### Work instruction
Print, exactly as written, the line containing "fix train_iucn function" and every line after it, ending with the final line of the data below.

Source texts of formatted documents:
*** Begin section ***

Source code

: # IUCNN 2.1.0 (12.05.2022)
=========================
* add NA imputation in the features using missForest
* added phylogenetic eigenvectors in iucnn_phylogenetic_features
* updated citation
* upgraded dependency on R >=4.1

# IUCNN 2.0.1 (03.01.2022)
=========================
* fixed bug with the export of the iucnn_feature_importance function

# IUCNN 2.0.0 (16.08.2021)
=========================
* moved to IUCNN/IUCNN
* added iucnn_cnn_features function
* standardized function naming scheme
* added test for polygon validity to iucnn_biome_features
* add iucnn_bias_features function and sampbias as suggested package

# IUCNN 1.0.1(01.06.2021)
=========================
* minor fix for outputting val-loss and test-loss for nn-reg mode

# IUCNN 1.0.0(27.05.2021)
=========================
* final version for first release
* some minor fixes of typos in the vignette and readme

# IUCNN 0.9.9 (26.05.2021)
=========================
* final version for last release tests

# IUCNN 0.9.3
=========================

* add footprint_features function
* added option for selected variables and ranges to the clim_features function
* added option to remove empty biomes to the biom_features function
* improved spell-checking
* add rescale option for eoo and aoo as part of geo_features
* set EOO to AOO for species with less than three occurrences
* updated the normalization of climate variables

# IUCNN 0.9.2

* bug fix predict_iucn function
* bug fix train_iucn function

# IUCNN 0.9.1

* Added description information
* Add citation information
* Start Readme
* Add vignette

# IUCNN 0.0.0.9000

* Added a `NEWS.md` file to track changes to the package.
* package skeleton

*** End section ***

### Answer to the exercise
* bug fix train_iucn function

# IUCNN 0.9.1

* Added description information
* Add citation information
* Start Readme
* Add vignette

# IUCNN 0.0.0.9000

* Added a `NEWS.md` file to track changes to the package.
* package skeleton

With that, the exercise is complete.